Decisions need to be made in real-time to avoid losing fruitful opportunities. These decisions are mostly backed by the ever-increasing amount of data within an organization. Organizations lose out on opportunities due to the inaccessibility of data/insights to business users; this gives rise to the democratization of data and analytics.
What is data democratization?
Born out of the necessity to leverage more value out of Big Data, data democratization is a process that makes data accessible to everyone in an organization without the need of heavy IT involvement. With a data democratization strategy in place, every user in the organization, regardless of their technical prowess, can have access to data for timely and more insightful decision-making. This, in turn, helps analysts spend more time using data and less time finding it. However, even when an organization wants to empower every employee with easy access to data, there can be several infrastructures, culture, and governance-related impediments to making data available freely to them.
5 Best Data Democratization Practices Explained
In this blog, we have listed 5 best practices that a business can adopt to overcome these challenges and establish enterprise-wide data democracy.

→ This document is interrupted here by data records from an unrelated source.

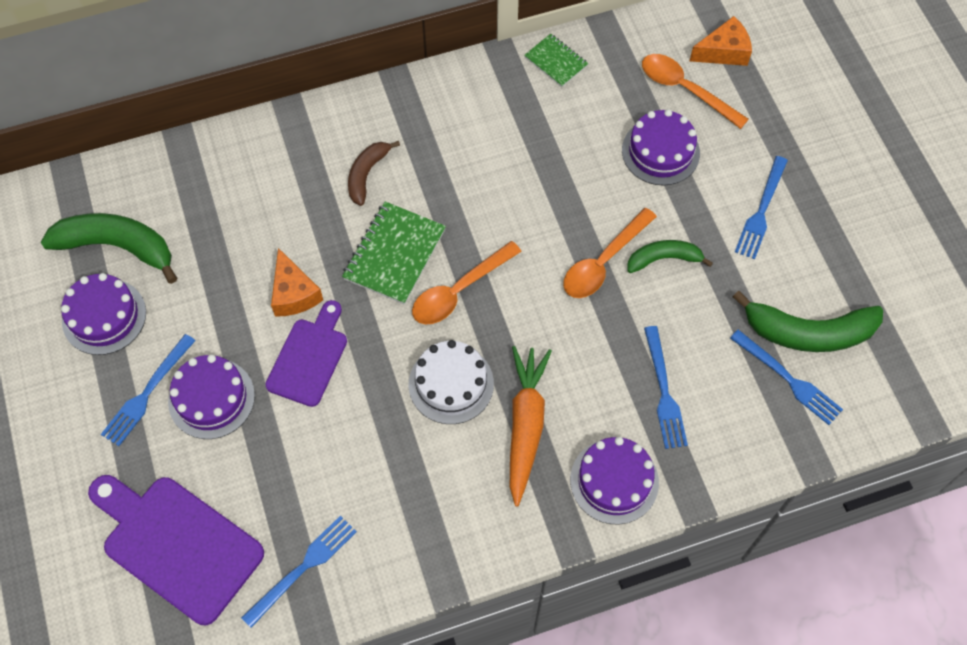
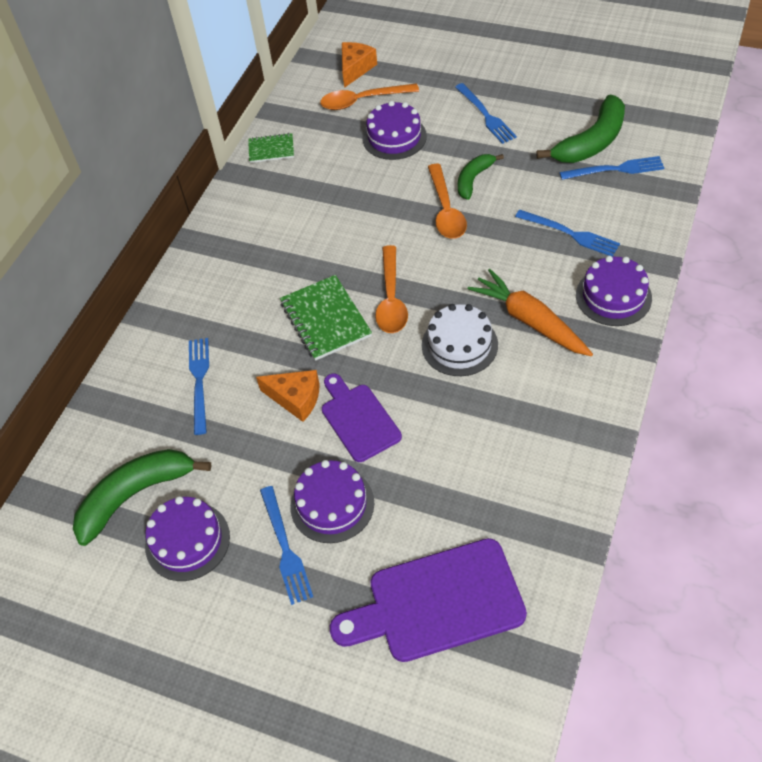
camera: 45 degrees left, 10 degrees down
(303, 568) = (529, 523): blue fork -> blue fork (199, 381)
(367, 174) = (245, 299): brown banana -> none

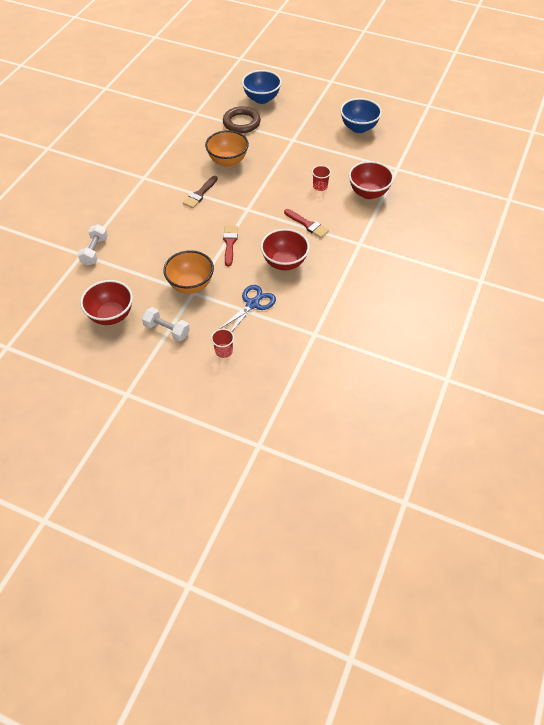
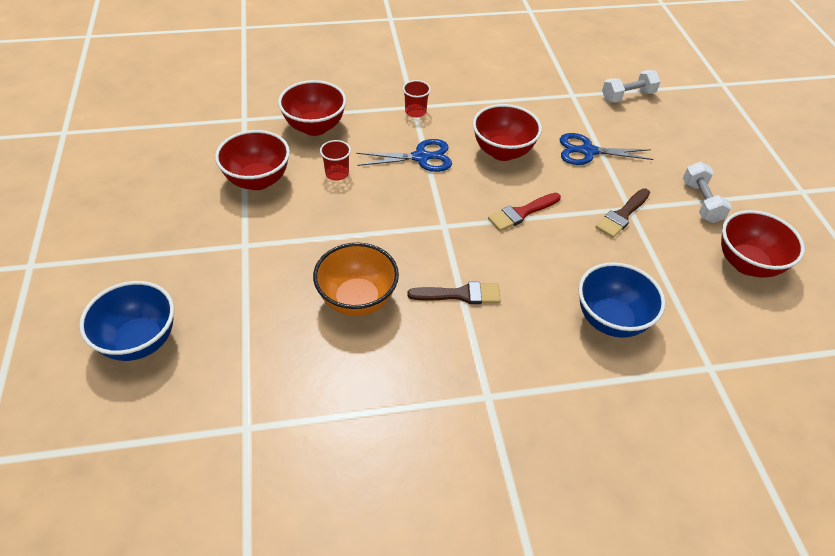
camera: 125 degrees left, 5 degrees down
(95, 251) = (688, 354): white dumbbell -> white dumbbell (627, 96)
(191, 285) = (622, 215): orange bowl -> brown brush
(223, 351) = (668, 146): red cup -> red cup (415, 111)
(241, 123) = (236, 334): brown ring -> none
(307, 224) = (421, 157): red brush -> blue scissors
(337, 157) = (257, 180): none -> red bowl
(358, 128) = (166, 183): blue bowl -> blue bowl (611, 320)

1. Gain an Understanding of the Entire Data Ecosystem
As an organization grows, so do the volume, variety, and velocity of incoming data and the challenges associated with managing it. Information becomes siloed in systems and is accessible by relevant teams only, thereby offering a myopic vision of the data space to users.
An in-depth understanding of the data ecosystem and the fragmented systems that comprise it is integral to designing an integrated data space that offers all the users a holistic view of the information assets, along with the metadata and context they need to feel more confident about the relevance and trustworthiness of data.

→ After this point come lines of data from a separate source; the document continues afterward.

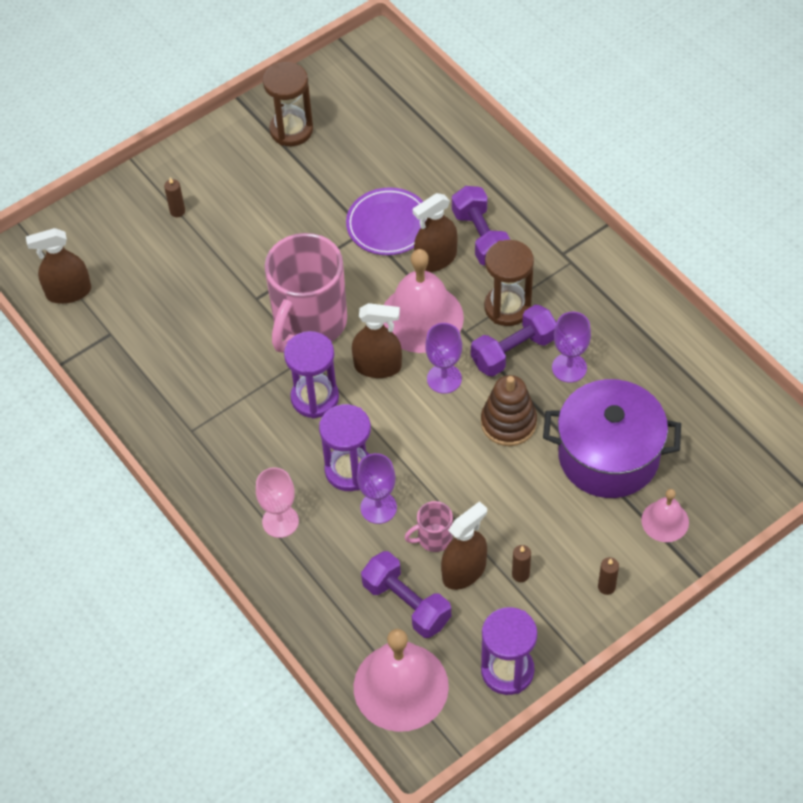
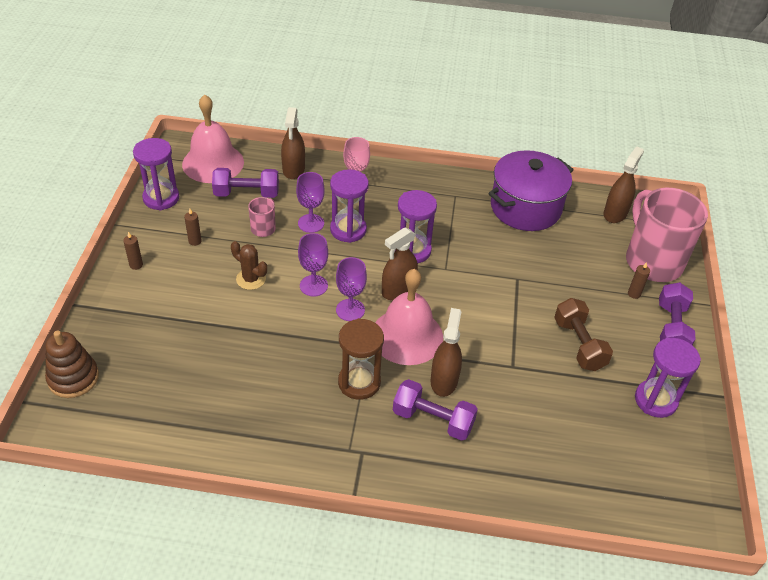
camera: 130 degrees right, 10 degrees down
(287, 207) = (579, 344): none -> brown dumbbell
(291, 130) = (655, 400): brown hourglass -> purple hourglass
(309, 323) = (469, 286): pink mug -> pink mug (652, 261)
(388, 225) = (503, 381): purple plate -> none
(464, 571) = (229, 224): brown spray bottle -> brown spray bottle (293, 169)
(504, 482) = (251, 279): none -> brown cactus
(508, 423) = (282, 312): brown stacking toy -> brown stacking toy (73, 378)
(513, 351) = (324, 356): purple dumbbell -> purple dumbbell (671, 328)
(569, 368) = (275, 371): purple goblet -> purple goblet (313, 286)
(608, 456) = (197, 334): purple pot -> purple pot (525, 208)
(665, 521) = (126, 320): pink bell -> none

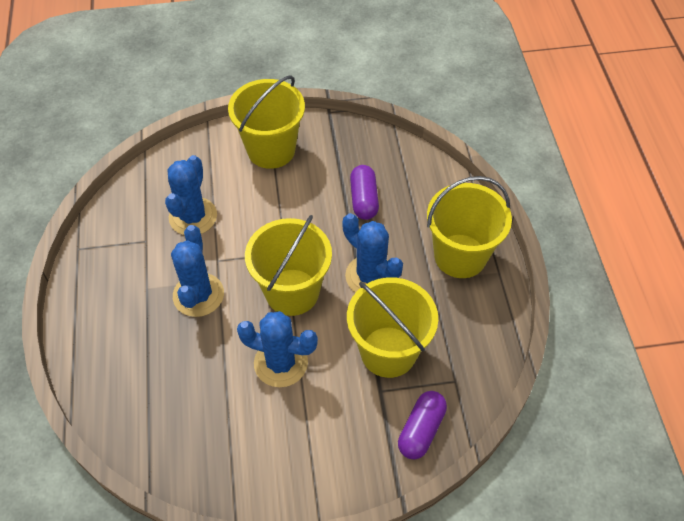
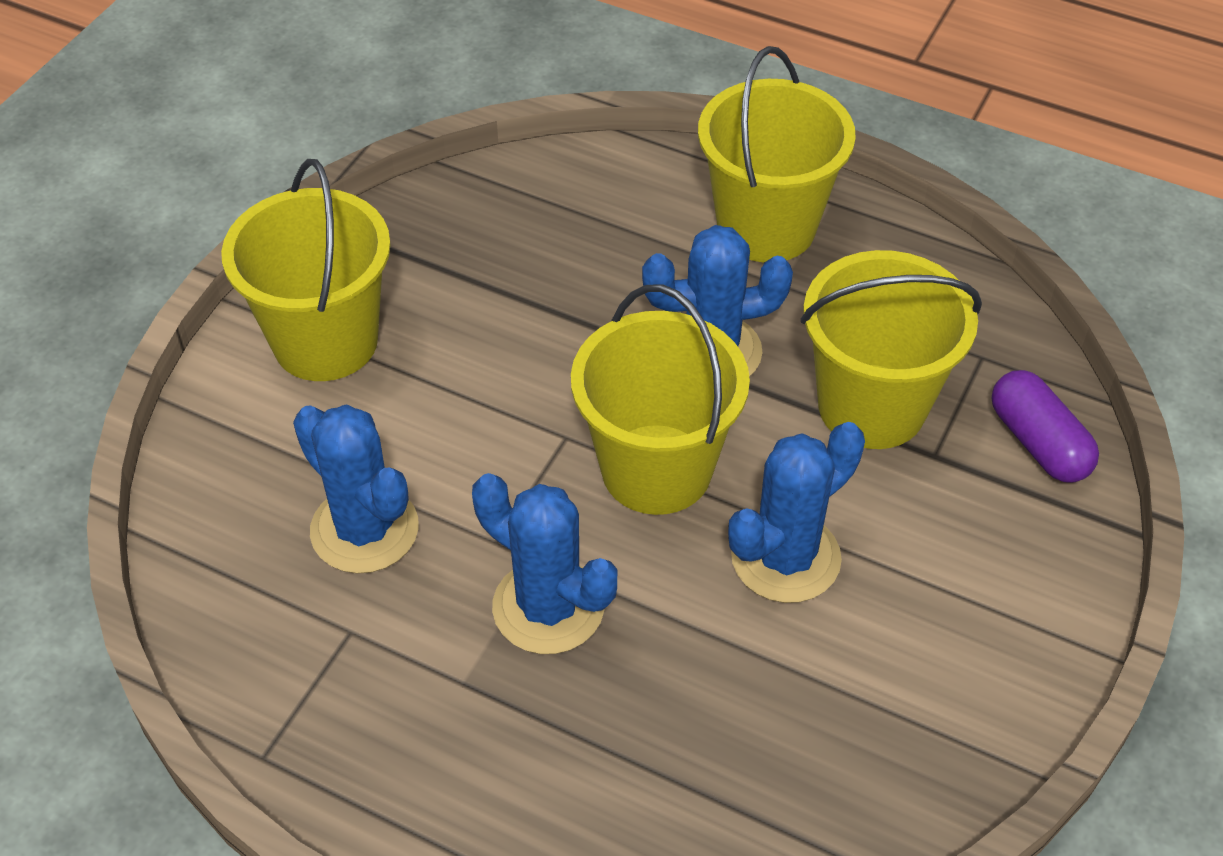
camera: 55 degrees left, 5 degrees down
(364, 199) = (553, 278): purple capsule -> none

2. Make Data Available to Everyone
In most organizations, data integration and analysis tools sit with IT departments who act as the gatekeepers of data, with business users at the mercy of data scientists to gain access to relevant data for BI and analytics. This can result in a data management process that is slow, frictional, and highly IT-reliant.
For businesses that wish to benefit from data democratization, it is essential to invest in data integration and analysis tools that offer the same usability and performance to everyone from developers to the end-user with limited technical knowledge. These integration tools are necessary for the democratization of data and analytics in an organization.
3. Tame Your Legacy Data
Data democratization is not just about making fresh data accessible for analysis and reporting. It also involves liberating the data trapped within legacy systems for answering questions that were not contemplated by people who originally collected this information.

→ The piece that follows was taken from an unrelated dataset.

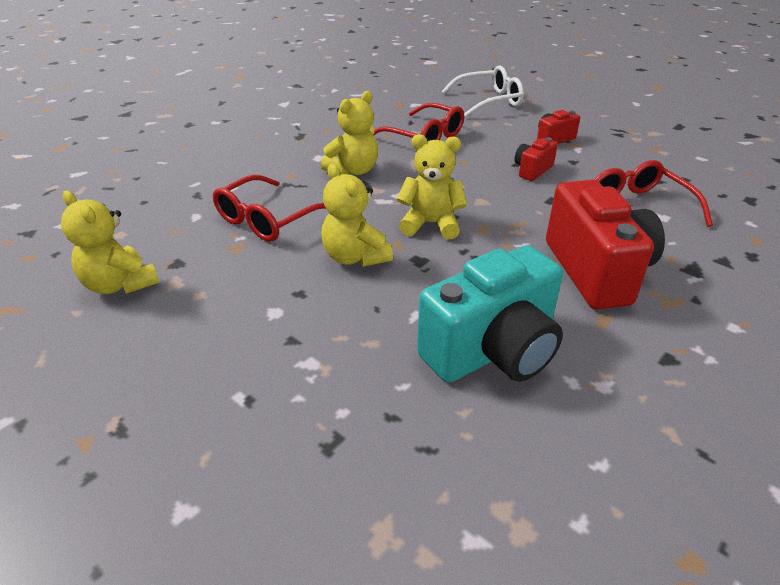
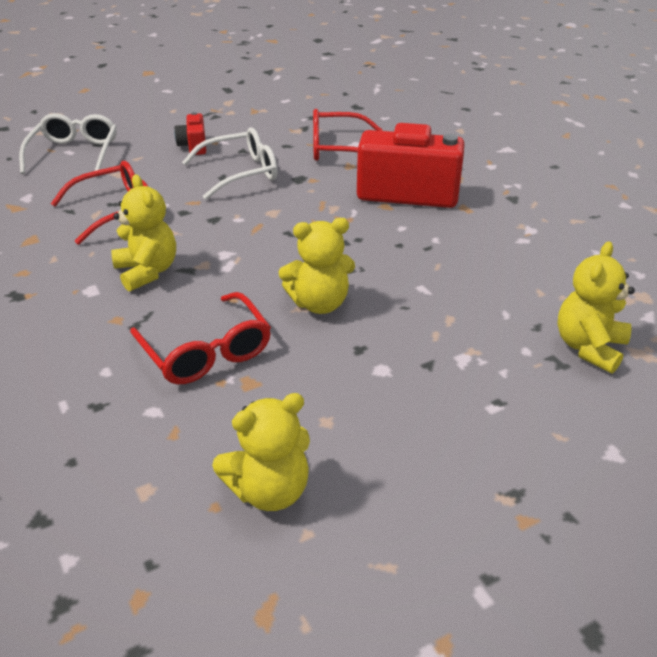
camera: 70 degrees left, 0 degrees up
(431, 224) = (292, 248): yellow teddy bear -> yellow teddy bear (589, 347)
(492, 351) = (481, 263): turquoise camera -> none
(532, 170) = (240, 173): red camera -> white glasses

However, legacy systems are inherently inflexible and can hamper the data democratization efforts of any organization. To overcome the challenge and integrate legacy data into modern infrastructures, businesses must invest in data integration tools that offer instant API connectivity to not only popular databases but also cloud-based systems and applications to ensure interoperability.
4. Empower Users with Self-Service Analytics
For organizations to reap to democratize data, they must empower their users to not only access data but also make data analysis and reporting part of day-to-day operations.
Although data integration and BI tools and technologies have evolved greatly over the past few years, finding a data management platform that facilitates access, analysis, and reporting of data in highly consumable ways remains an ongoing quest for most enterprises.
The solution to the problem lies in finding a data integration solution that lets you take advantage of the data the resides in previously disconnected systems, offers out-of-the-box connectivity to BI and analytics tools, as well as allows employees without technical knowledge to easily manipulate and analyze data.
5. Train Employees on How to Best Use Data
Data governance goes hand in hand with data democratization, and the lack of a data governance plan can quickly result in information overload, poor decisions, and reputational risk. To avoid these demerits of data democratization, everyone in the organization should be trained on how to best use the data, the importance of understanding data lineage, and how it can be transformed for BI and analytics.
Now that you have understood what data democratization is, you can dramatically increase the value of your business data and use it to create a competitive advantage by implementing the democratization of data and analytics best practices discussed.